Whatever you do, don't put it off too long. Trust me on that.

Emily Ann Brown
05-12-2006, 02:43 PM
Went through this in January sis.......stay cool and calm. Be loving and your "usual" self. Don't assume anything !!! You have plenty of time to start the confession if you find (by her mouth, not your thinking) you are busted.
I realize now my wife thought I must have a "good" explanation for that powder blue bra. (I am very glad I confessed and got it all in the open ).

Have your first 15 minutes of " confession" ready should you need it, and be ready to toss it out the window after 2 minutes if she wants to ask questions.

Now chill girl.
Emily Ann

Melissa A.
05-12-2006, 02:46 PM
Been there, too. Albeit long ago. Heart pounding, mind racing, What do I do?? Dive out the window!!!

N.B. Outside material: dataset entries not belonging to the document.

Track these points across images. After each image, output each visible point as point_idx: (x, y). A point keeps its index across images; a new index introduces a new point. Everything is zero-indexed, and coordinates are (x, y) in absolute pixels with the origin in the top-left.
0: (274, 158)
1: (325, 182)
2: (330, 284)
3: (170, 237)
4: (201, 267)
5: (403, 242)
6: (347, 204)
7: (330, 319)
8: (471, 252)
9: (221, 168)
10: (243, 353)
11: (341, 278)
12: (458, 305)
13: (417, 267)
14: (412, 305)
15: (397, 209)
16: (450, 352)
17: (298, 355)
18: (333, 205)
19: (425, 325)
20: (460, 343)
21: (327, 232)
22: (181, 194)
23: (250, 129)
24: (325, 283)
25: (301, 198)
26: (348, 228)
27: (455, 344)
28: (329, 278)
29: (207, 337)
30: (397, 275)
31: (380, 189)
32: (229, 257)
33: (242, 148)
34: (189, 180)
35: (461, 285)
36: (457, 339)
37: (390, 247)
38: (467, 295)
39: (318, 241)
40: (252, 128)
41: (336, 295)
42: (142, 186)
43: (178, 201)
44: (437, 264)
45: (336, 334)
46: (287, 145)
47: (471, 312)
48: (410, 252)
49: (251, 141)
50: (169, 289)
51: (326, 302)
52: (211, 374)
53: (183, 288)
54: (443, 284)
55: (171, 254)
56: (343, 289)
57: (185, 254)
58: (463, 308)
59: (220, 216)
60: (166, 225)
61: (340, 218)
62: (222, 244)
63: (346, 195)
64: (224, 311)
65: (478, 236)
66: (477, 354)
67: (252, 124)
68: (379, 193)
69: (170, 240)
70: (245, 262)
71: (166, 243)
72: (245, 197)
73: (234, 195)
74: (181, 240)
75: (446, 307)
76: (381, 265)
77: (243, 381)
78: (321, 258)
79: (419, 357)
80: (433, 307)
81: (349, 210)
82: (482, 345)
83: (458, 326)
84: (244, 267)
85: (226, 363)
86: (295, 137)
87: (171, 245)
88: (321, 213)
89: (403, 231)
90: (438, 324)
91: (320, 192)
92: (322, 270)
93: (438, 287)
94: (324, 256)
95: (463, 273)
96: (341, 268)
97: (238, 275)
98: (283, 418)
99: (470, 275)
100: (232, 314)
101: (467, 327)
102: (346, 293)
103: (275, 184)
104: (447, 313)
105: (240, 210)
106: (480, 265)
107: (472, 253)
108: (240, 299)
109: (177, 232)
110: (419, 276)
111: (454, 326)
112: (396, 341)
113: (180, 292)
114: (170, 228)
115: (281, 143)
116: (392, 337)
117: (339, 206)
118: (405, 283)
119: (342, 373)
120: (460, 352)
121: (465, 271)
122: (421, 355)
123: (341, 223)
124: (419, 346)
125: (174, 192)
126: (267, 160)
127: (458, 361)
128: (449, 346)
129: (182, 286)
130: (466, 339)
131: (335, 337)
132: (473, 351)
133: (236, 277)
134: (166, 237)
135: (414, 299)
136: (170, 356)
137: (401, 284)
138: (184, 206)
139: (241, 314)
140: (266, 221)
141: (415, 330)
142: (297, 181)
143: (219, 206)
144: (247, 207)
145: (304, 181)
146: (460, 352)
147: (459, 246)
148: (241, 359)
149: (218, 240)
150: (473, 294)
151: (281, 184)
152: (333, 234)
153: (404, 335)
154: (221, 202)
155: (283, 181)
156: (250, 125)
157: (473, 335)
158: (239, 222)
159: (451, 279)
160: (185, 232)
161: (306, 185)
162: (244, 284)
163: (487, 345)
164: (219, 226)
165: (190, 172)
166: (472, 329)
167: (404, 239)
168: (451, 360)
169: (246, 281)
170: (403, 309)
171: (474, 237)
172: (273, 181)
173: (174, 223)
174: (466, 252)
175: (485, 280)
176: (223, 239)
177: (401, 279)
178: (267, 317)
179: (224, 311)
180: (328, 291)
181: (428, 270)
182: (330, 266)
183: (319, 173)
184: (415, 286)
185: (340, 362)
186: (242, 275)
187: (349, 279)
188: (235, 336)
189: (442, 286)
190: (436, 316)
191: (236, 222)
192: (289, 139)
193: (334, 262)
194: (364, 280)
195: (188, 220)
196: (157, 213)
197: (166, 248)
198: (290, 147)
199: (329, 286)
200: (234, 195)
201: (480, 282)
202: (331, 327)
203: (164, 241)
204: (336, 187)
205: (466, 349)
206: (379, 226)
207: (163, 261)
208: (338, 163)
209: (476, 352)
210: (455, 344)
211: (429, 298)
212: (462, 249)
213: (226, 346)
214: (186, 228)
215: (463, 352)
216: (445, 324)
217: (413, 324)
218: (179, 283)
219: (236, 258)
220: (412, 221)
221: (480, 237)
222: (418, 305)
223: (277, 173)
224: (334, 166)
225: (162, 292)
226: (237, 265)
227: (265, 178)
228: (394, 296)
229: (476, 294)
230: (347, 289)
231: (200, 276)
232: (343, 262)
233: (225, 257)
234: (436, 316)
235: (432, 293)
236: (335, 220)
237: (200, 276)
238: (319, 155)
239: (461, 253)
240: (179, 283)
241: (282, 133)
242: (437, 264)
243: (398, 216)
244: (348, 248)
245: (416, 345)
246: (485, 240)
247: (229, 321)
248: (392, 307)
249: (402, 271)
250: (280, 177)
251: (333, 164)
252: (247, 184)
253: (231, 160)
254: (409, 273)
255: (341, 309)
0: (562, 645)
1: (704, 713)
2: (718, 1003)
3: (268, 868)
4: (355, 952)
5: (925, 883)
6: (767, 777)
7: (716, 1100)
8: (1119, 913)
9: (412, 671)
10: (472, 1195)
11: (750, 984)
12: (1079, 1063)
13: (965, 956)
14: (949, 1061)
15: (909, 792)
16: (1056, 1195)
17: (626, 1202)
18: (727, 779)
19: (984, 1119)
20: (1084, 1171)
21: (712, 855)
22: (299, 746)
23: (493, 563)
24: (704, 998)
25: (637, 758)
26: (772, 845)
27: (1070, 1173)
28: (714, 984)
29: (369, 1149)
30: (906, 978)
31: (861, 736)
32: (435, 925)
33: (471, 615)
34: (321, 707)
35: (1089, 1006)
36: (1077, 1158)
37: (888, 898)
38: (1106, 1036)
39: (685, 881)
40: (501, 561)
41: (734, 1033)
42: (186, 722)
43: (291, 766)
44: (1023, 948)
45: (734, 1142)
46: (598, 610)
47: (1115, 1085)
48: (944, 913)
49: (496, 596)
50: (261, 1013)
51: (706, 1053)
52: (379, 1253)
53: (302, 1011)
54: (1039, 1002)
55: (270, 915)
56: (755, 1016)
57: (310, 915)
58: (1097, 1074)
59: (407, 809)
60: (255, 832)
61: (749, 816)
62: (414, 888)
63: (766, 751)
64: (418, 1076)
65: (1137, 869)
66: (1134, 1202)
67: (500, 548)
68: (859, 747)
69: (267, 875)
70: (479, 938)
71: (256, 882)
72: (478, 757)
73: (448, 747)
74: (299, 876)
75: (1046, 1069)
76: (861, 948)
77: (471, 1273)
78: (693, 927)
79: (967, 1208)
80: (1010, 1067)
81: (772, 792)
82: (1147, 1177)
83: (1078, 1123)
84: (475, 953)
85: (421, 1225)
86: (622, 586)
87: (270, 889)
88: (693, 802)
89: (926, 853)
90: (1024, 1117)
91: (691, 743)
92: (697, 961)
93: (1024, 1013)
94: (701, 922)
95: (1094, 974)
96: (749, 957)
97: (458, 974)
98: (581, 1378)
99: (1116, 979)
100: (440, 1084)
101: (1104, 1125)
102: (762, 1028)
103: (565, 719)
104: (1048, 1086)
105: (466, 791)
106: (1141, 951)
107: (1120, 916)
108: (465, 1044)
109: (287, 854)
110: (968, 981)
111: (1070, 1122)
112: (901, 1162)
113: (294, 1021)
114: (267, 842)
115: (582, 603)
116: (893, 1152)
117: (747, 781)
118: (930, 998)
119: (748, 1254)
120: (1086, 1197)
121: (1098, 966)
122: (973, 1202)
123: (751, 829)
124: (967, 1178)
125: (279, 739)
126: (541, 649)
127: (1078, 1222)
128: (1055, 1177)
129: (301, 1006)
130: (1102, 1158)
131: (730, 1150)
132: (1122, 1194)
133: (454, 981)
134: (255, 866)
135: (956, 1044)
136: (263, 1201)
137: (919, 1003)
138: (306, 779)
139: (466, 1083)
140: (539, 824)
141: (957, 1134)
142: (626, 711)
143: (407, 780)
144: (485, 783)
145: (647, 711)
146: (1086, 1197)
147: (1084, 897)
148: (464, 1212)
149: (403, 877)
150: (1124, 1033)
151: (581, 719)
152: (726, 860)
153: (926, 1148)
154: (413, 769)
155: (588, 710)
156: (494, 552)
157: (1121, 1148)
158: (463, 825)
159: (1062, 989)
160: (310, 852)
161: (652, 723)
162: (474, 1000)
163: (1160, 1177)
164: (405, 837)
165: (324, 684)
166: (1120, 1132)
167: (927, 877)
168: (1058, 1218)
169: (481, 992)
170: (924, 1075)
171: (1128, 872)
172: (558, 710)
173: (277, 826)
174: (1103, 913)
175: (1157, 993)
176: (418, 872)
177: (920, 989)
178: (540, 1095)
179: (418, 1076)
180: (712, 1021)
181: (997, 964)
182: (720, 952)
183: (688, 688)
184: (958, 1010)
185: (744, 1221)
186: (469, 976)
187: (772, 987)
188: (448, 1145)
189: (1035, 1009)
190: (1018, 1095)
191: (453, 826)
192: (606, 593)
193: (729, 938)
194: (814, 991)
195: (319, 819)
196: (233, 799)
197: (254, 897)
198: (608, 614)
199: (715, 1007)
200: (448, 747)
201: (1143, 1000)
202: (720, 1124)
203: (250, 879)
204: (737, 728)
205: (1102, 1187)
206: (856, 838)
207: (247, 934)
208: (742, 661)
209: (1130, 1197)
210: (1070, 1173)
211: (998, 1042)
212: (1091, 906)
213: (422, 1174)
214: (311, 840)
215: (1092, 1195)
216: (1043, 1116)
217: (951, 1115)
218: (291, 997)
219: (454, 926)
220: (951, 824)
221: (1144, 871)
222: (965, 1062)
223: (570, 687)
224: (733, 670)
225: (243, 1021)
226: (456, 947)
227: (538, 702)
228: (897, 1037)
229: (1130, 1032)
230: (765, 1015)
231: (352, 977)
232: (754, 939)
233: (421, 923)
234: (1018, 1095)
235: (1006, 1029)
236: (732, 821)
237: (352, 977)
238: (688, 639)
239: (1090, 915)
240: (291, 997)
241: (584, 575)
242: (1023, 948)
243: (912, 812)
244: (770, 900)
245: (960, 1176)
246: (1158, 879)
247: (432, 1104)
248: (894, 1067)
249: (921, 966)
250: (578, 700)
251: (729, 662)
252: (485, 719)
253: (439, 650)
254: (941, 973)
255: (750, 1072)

Yeah, secret cding can lead to those type of suspicions.

"That long hair in the sink is NOT another woman's honey! I swear! It's..It's...MINE! I'M THE OTHER WOMAN!!!"

Good luck. Wishing you the best.

Hugs,

Melissa:)

stephanie100
05-12-2006, 04:38 PM
Good luck again trish. Thinking of you hon,
Steph:love:

Megan G
05-12-2006, 05:21 PM
Well, here is the plan.

I called her at work and asked if she wanted to go out for dinner at our fav restarant and she said yes so it will all come out in the wash tonight. For now I am going to get in the last 30 mins of skirt time that I may get in a while:(

Trish....

Joanie
05-13-2006, 10:14 AM
Well, here is the plan.

I called her at work and asked if she wanted to go out for dinner at our fav restarant and she said yes so it will all come out in the wash tonight. For now I am going to get in the last 30 mins of skirt time that I may get in a while:(

Trish....


Good luck, please let us know how it went.

Sarah Rabbit
05-13-2006, 10:23 AM
Yep, I am 99.99 percent sure that I am bused:( I just got off the phone with her as I called to ask what she wanted for dinner. Well I could tell from the start that sonething was wrong by the tone of her voice. I tried coaxing it out of her but she was very short answered and defensive.

Well I guess I got some explaining to do tonight.......

She probably thinks you are having an affair. Good Luck!!